(Activity)
All the records that follow need to be reproduced exactly. Omit the images.

(Information shown)
▼
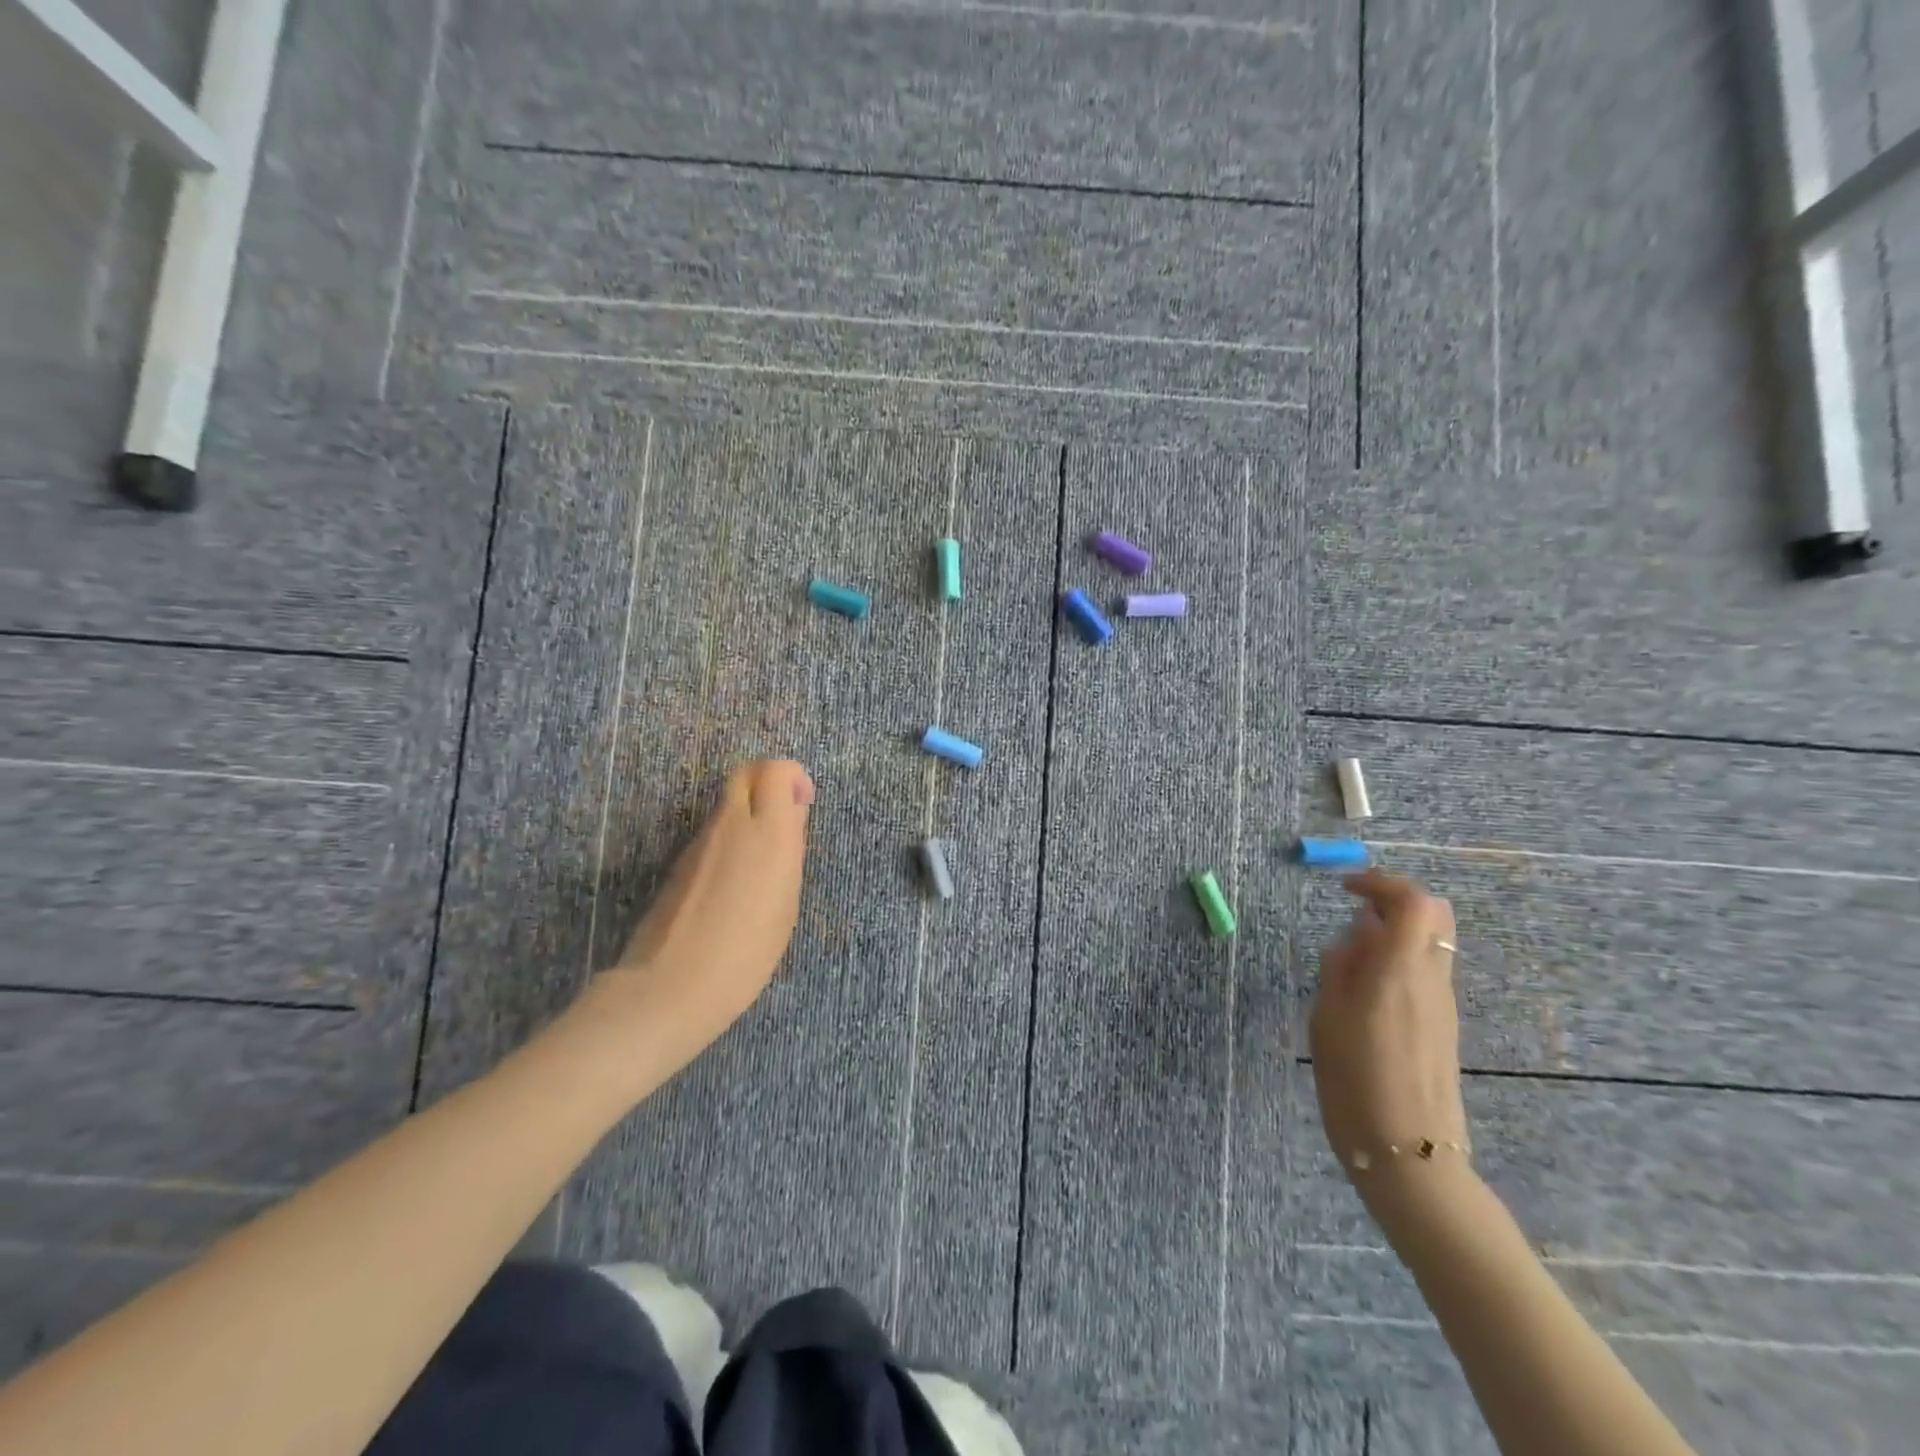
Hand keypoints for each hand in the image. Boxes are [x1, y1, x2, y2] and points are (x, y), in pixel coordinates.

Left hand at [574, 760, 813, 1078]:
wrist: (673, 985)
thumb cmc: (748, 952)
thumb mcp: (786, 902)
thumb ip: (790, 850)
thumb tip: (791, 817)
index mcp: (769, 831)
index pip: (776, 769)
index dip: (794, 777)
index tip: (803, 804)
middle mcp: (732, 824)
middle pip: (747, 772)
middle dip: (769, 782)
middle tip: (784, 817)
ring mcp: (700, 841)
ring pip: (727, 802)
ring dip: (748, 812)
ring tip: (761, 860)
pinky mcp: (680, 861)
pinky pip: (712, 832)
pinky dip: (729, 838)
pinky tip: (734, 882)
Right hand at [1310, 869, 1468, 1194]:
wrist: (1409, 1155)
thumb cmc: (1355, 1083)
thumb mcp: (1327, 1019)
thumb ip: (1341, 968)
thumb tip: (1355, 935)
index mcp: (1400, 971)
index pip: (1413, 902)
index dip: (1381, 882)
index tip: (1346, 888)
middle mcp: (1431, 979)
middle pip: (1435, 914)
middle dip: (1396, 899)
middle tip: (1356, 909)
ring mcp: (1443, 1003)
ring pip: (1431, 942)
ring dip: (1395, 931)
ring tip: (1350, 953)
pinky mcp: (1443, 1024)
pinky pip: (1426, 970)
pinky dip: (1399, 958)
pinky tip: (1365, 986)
▲
(Expected answer)
Hand keypoints for each hand in the image. Boxes are [x1, y1, x2, y2] and points are (x, y), in pixel coordinates.

Left hand at [574, 760, 813, 1078]:
wrist: (673, 985)
thumb cmc: (748, 952)
thumb mcp: (786, 902)
thumb ip: (790, 850)
thumb tip: (791, 817)
index mcp: (769, 831)
index pip: (776, 769)
index dip: (794, 777)
index tip: (803, 804)
middle mcp: (732, 824)
middle pip: (747, 772)
middle dip: (769, 782)
middle tip: (784, 817)
ring mcp: (700, 841)
ring pip: (727, 802)
ring dip: (748, 812)
ring tip: (761, 860)
pinky mcp: (680, 861)
pinky pip: (712, 832)
pinky dip: (729, 838)
pinky tip: (734, 882)
Right hand at [1310, 869, 1468, 1194]:
wrist: (1409, 1155)
thumb cmc: (1355, 1083)
thumb mcp: (1327, 1019)
thumb ip: (1341, 968)
thumb tip: (1355, 935)
index mcp: (1400, 971)
index pip: (1413, 902)
index dip: (1381, 882)
index tip: (1346, 888)
middle mcp: (1431, 979)
middle pip: (1435, 914)
middle dip: (1396, 899)
middle tip: (1356, 909)
ring mcp: (1443, 1003)
ring pip: (1431, 942)
ring dip: (1395, 931)
ring tip: (1350, 953)
pinky mcp: (1443, 1024)
pinky pip: (1426, 970)
pinky dip: (1399, 958)
pinky tip: (1365, 986)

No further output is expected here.